Archive

Quotes

Man is so made that he can only find relaxation from one kind of labor by taking up another.

—Anatole France, 1881

The best augury of a man’s success in his profession is that he thinks it the finest in the world.

—George Eliot, 1876

Far and away the best prize that life offers is the chance to work hard at work worth doing.

—Theodore Roosevelt, 1903

If a man is called to be a streetsweeper, he should sweep streets even as Michelangelo painted, or Beethoven composed music, or Shakespeare wrote poetry. He should sweep streets so well that all heaven and earth will pause to say, here lived a great streetsweeper that did his job well.

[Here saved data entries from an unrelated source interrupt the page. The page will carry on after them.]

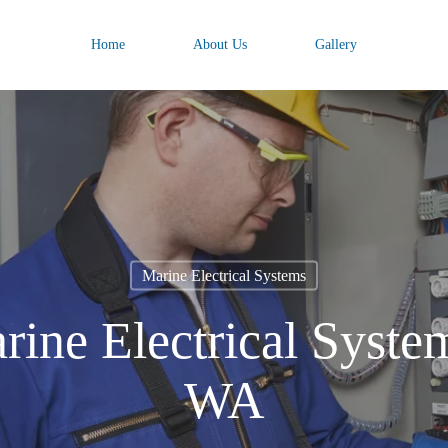
Home
About Us
Gallery
Marine Electrical Systems
rine Electrical System
WA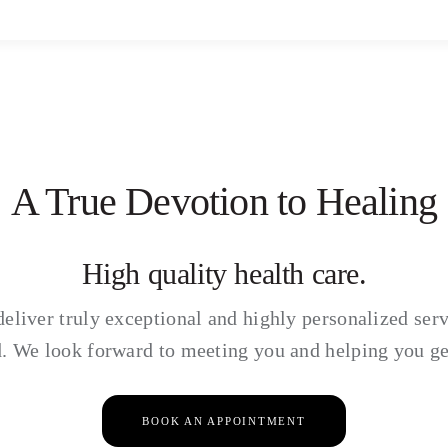
A True Devotion to Healing
High quality health care.
deliver truly exceptional and highly personalized serv
. We look forward to meeting you and helping you ge
BOOK AN APPOINTMENT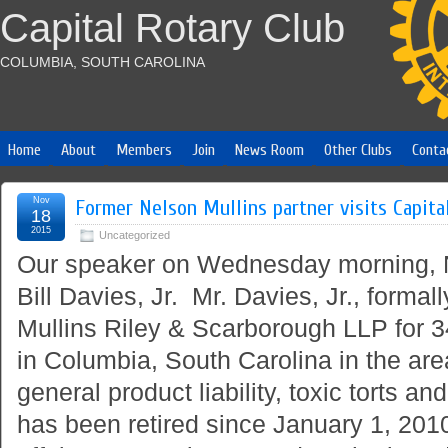
Capital Rotary Club
COLUMBIA, SOUTH CAROLINA
Home
About
Members
Join
News Room
Other Clubs
Conta
Nov
Former Nelson Mullins partner visits Capita
18
2015
Uncategorized
Our speaker on Wednesday morning,
Bill Davies, Jr. Mr. Davies, Jr., formal
Mullins Riley & Scarborough LLP for 3
in Columbia, South Carolina in the area
general product liability, toxic torts an
has been retired since January 1, 201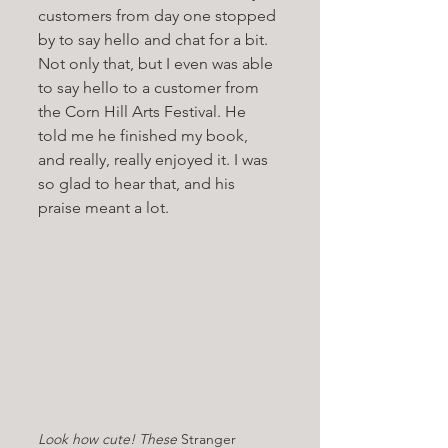
customers from day one stopped 
by to say hello and chat for a bit. 
Not only that, but I even was able 
to say hello to a customer from 
the Corn Hill Arts Festival. He 
told me he finished my book, 
and really, really enjoyed it. I was 
so glad to hear that, and his 
praise meant a lot. 
Look how cute! These 
Stranger 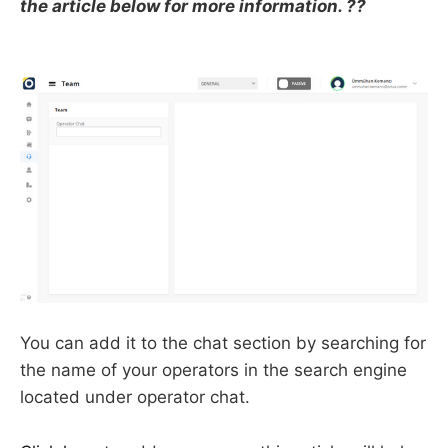
the article below for more information. ??
You can add it to the chat section by searching for
the name of your operators in the search engine
located under operator chat.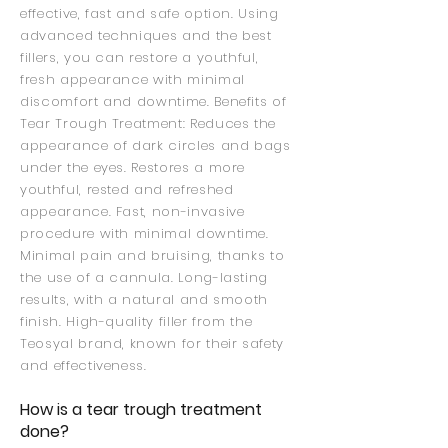
effective, fast and safe option. Using
advanced techniques and the best
fillers, you can restore a youthful,
fresh appearance with minimal
discomfort and downtime. Benefits of
Tear Trough Treatment: Reduces the
appearance of dark circles and bags
under the eyes. Restores a more
youthful, rested and refreshed
appearance. Fast, non-invasive
procedure with minimal downtime.
Minimal pain and bruising, thanks to
the use of a cannula. Long-lasting
results, with a natural and smooth
finish. High-quality filler from the
Teosyal brand, known for their safety
and effectiveness.
How is a tear trough treatment
done?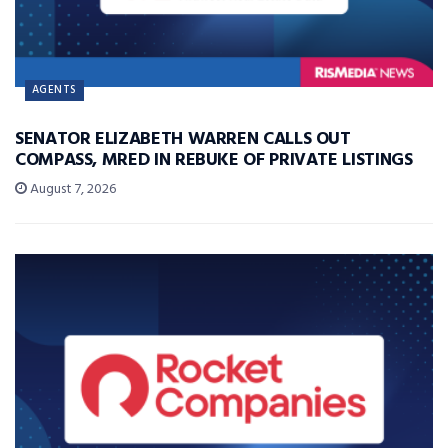
AGENTS
SENATOR ELIZABETH WARREN CALLS OUT
COMPASS, MRED IN REBUKE OF PRIVATE LISTINGS
August 7, 2026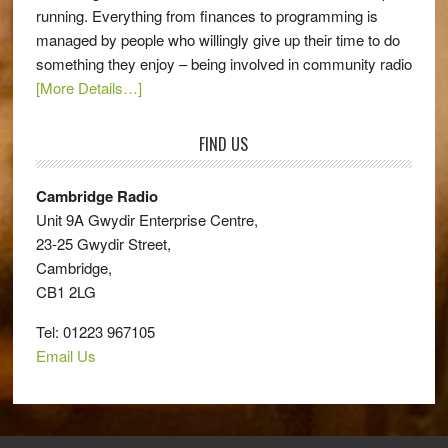
running. Everything from finances to programming is
managed by people who willingly give up their time to do
something they enjoy – being involved in community radio
[More Details…]
FIND US
Cambridge Radio
Unit 9A Gwydir Enterprise Centre,
23-25 Gwydir Street,
Cambridge,
CB1 2LG
Tel: 01223 967105
Email Us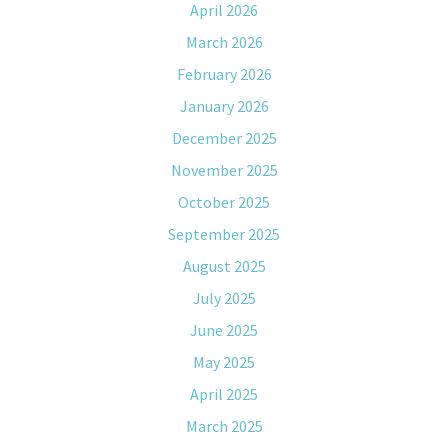
April 2026
March 2026
February 2026
January 2026
December 2025
November 2025
October 2025
September 2025
August 2025
July 2025
June 2025
May 2025
April 2025
March 2025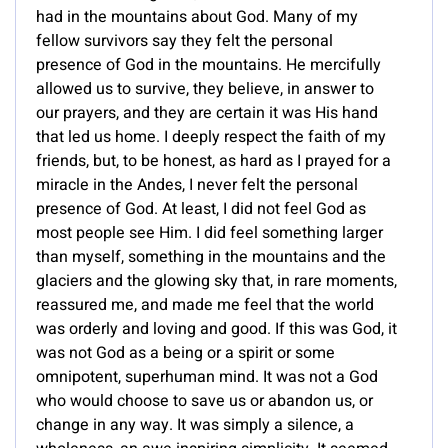
had in the mountains about God. Many of my
fellow survivors say they felt the personal
presence of God in the mountains. He mercifully
allowed us to survive, they believe, in answer to
our prayers, and they are certain it was His hand
that led us home. I deeply respect the faith of my
friends, but, to be honest, as hard as I prayed for a
miracle in the Andes, I never felt the personal
presence of God. At least, I did not feel God as
most people see Him. I did feel something larger
than myself, something in the mountains and the
glaciers and the glowing sky that, in rare moments,
reassured me, and made me feel that the world
was orderly and loving and good. If this was God, it
was not God as a being or a spirit or some
omnipotent, superhuman mind. It was not a God
who would choose to save us or abandon us, or
change in any way. It was simply a silence, a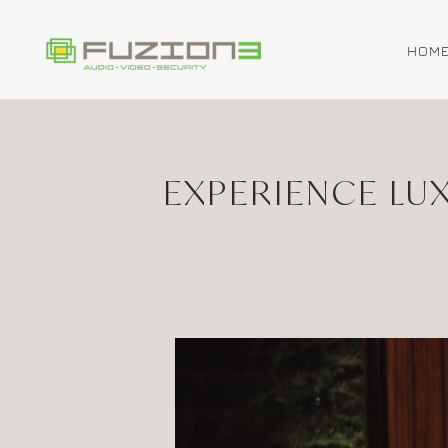
HOM
Skip to main content
EXPERIENCE LU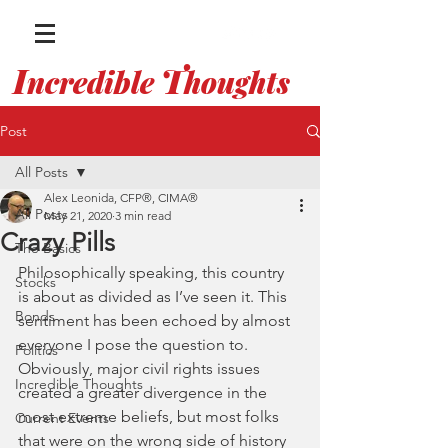
I
T
ncredible
houghts
WITH ALEX LEONIDA
Post
All Posts
Alex Leonida, CFP®, CIMA®
All Posts
May 21, 2020
3 min read
Crazy Pills
The Basics
Philosophically speaking, this country 
Stocks
is about as divided as I’ve seen it. This 
Bonds
sentiment has been echoed by almost 
everyone I pose the question to. 
Politics
Obviously, major civil rights issues 
Incredible Thoughts
created a greater divergence in the 
most extreme beliefs, but most folks 
Current Events
that were on the wrong side of history 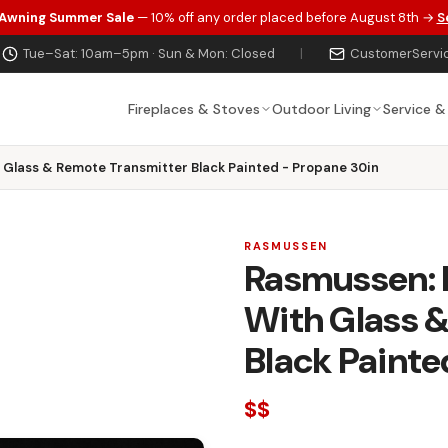
 Awning Summer Sale
— 10% off any order placed before August 8th →
S
Tue–Sat: 10am–5pm · Sun & Mon: Closed
|
CustomerServi
Fireplaces & Stoves
Outdoor Living
Service &
h Glass & Remote Transmitter Black Painted - Propane 30in
RASMUSSEN
Rasmussen: F
With Glass 
Black Painte
$$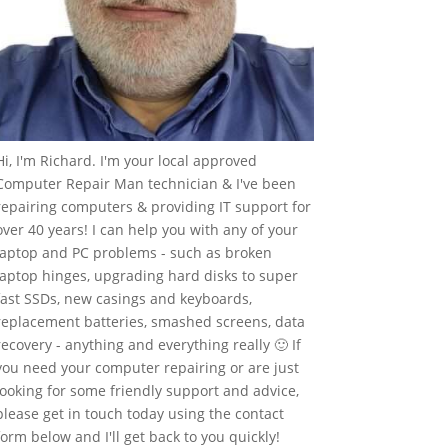
Hi, I'm Richard. I'm your local approved
Computer Repair Man technician & I've been
repairing computers & providing IT support for
over 40 years! I can help you with any of your
laptop and PC problems - such as broken
laptop hinges, upgrading hard disks to super
fast SSDs, new casings and keyboards,
replacement batteries, smashed screens, data
recovery - anything and everything really 🙂 If
you need your computer repairing or are just
looking for some friendly support and advice,
please get in touch today using the contact
form below and I'll get back to you quickly!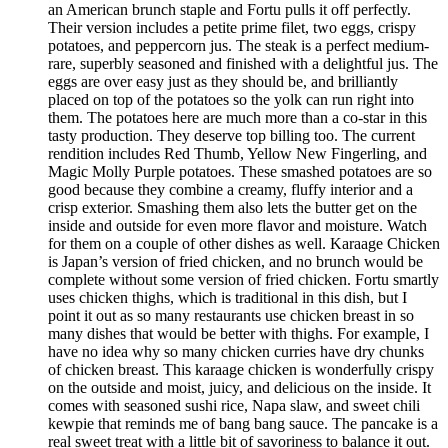
an American brunch staple and Fortu pulls it off perfectly.
Their version includes a petite prime filet, two eggs, crispy
potatoes, and peppercorn jus. The steak is a perfect medium-
rare, superbly seasoned and finished with a delightful jus. The
eggs are over easy just as they should be, and brilliantly
placed on top of the potatoes so the yolk can run right into
them. The potatoes here are much more than a co-star in this
tasty production. They deserve top billing too. The current
rendition includes Red Thumb, Yellow New Fingerling, and
Magic Molly Purple potatoes. These smashed potatoes are so
good because they combine a creamy, fluffy interior and a
crisp exterior. Smashing them also lets the butter get on the
inside and outside for even more flavor and moisture. Watch
for them on a couple of other dishes as well. Karaage Chicken
is Japan’s version of fried chicken, and no brunch would be
complete without some version of fried chicken. Fortu smartly
uses chicken thighs, which is traditional in this dish, but I
point it out as so many restaurants use chicken breast in so
many dishes that would be better with thighs. For example, I
have no idea why so many chicken curries have dry chunks
of chicken breast. This karaage chicken is wonderfully crispy
on the outside and moist, juicy, and delicious on the inside. It
comes with seasoned sushi rice, Napa slaw, and sweet chili
kewpie that reminds me of bang bang sauce. The pancake is a
real sweet treat with a little bit of savoriness to balance it out.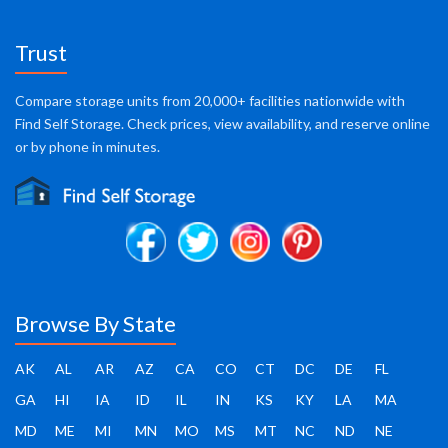
Trust
Compare storage units from 20,000+ facilities nationwide with
Find Self Storage. Check prices, view availability, and reserve online
or by phone in minutes.
Browse By State
AK
AL
AR
AZ
CA
CO
CT
DC
DE
FL
GA
HI
IA
ID
IL
IN
KS
KY
LA
MA
MD
ME
MI
MN
MO
MS
MT
NC
ND
NE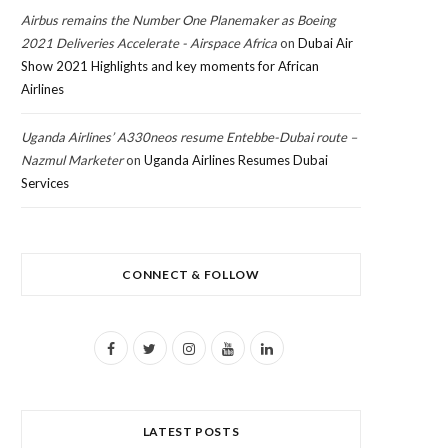
Airbus remains the Number One Planemaker as Boeing
2021 Deliveries Accelerate - Airspace Africa
on
Dubai Air
Show 2021 Highlights and key moments for African
Airlines
Uganda Airlines’ A330neos resume Entebbe-Dubai route –
Nazmul Marketer
on
Uganda Airlines Resumes Dubai
Services
CONNECT & FOLLOW
F
T
I
Y
L
a
w
n
o
i
c
i
s
u
n
LATEST POSTS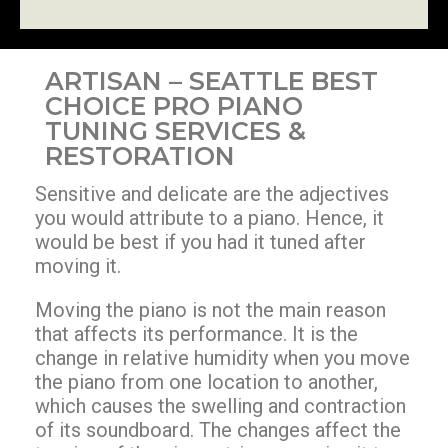
ARTISAN – SEATTLE BEST
CHOICE PRO PIANO
TUNING SERVICES &
RESTORATION
Sensitive and delicate are the adjectives
you would attribute to a piano. Hence, it
would be best if you had it tuned after
moving it.
Moving the piano is not the main reason
that affects its performance. It is the
change in relative humidity when you move
the piano from one location to another,
which causes the swelling and contraction
of its soundboard. The changes affect the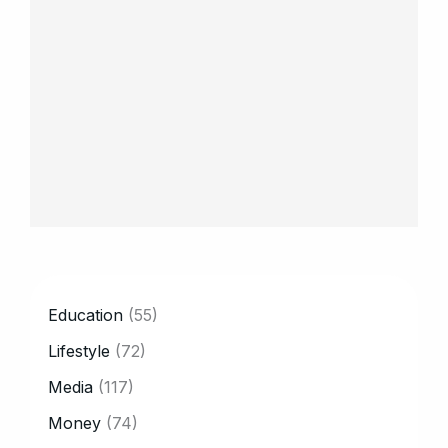
CATEGORY
Education
(55)
Lifestyle
(72)
Media
(117)
Money
(74)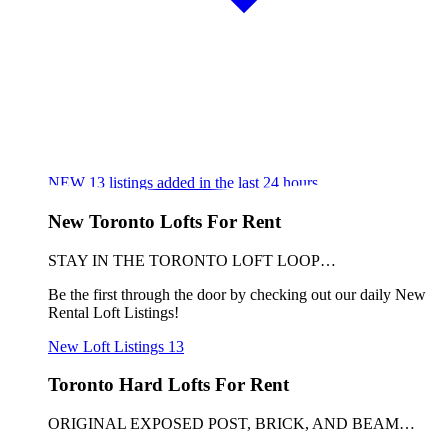
NEW
13
listings added in the last 24 hours
New Toronto Lofts For Rent
STAY IN THE TORONTO LOFT LOOP…
Be the first through the door by checking out our daily New
Rental Loft Listings!
New Loft Listings
13
Toronto Hard Lofts For Rent
ORIGINAL EXPOSED POST, BRICK, AND BEAM…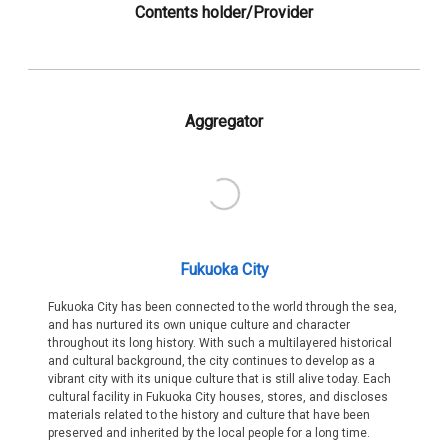
Contents holder/Provider
Aggregator
Fukuoka City
Fukuoka City has been connected to the world through the sea,
and has nurtured its own unique culture and character
throughout its long history. With such a multilayered historical
and cultural background, the city continues to develop as a
vibrant city with its unique culture that is still alive today. Each
cultural facility in Fukuoka City houses, stores, and discloses
materials related to the history and culture that have been
preserved and inherited by the local people for a long time.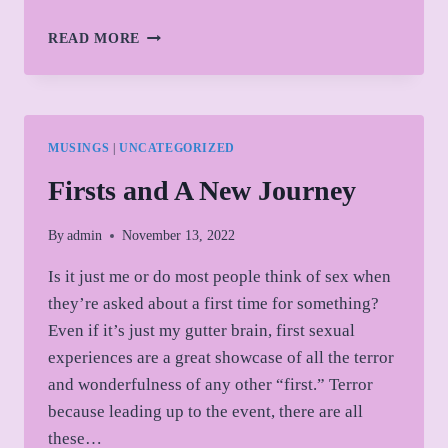
CONNECTION,
READ MORE
ENTRAINMENT,
AND
HEALING
MUSINGS
|
UNCATEGORIZED
Firsts and A New Journey
By
admin
November 13, 2022
Is it just me or do most people think of sex when
they’re asked about a first time for something?
Even if it’s just my gutter brain, first sexual
experiences are a great showcase of all the terror
and wonderfulness of any other “first.” Terror
because leading up to the event, there are all
these…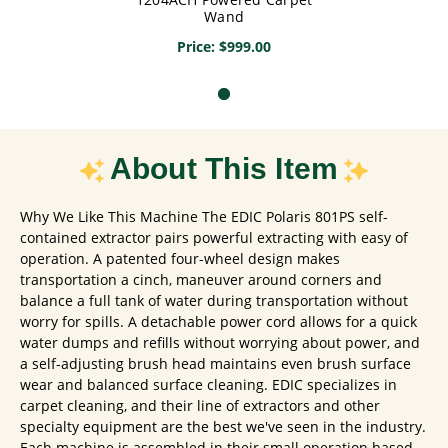
Wand
$999.00
About This Item
Why We Like This Machine The EDIC Polaris 801PS self-
contained extractor pairs powerful extracting with easy of
operation. A patented four-wheel design makes
transportation a cinch, maneuver around corners and
balance a full tank of water during transportation without
worry for spills. A detachable power cord allows for a quick
water dumps and refills without worrying about power, and
a self-adjusting brush head maintains even brush surface
wear and balanced surface cleaning. EDIC specializes in
carpet cleaning, and their line of extractors and other
specialty equipment are the best we've seen in the industry.
Each machine is assembled in their small operation based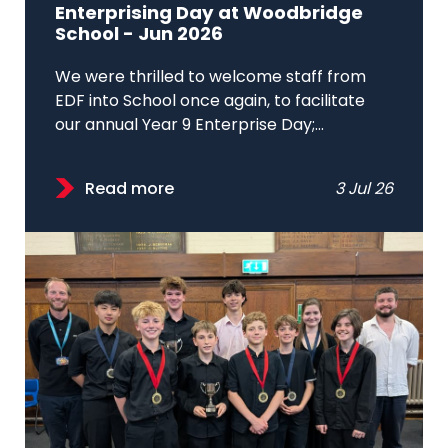
Enterprising Day at Woodbridge
School - Jun 2026
We were thrilled to welcome staff from
EDF into School once again, to facilitate
our annual Year 9 Enterprise Day;...
Read more
3 Jul 26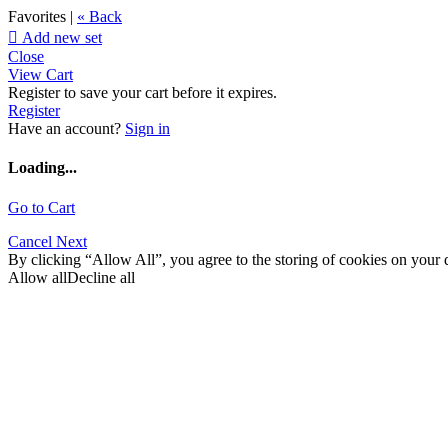
Favorites |
« Back

Add new set
Close
View Cart
Register to save your cart before it expires.
Register
Have an account?
Sign in
Loading...
Go to Cart
Cancel
Next
By clicking “Allow All”, you agree to the storing of cookies on your d
Allow all
Decline all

—Martin Luther King Jr., 1954

Man is a tool-using animal. Nowhere do you find him without tools; without tools he is nothing, with tools he is all.

—Thomas Carlyle, 1836

Hang work! I wish that all the year were holiday; I am sure that Indolence—indefeasible Indolence—is the true state of man.

—Charles Lamb, 1805

I began to realize how simple life could be if one had a regular routine to follow with fixed hours, a fixed salary, and very little original thinking to do.

—Roald Dahl, 1984

“Work” does not exist in a nonliterate world. The primitive hunter or fisherman did no work, any more than does the poet, painter, or thinker of today. Where the whole man is involved there is no work.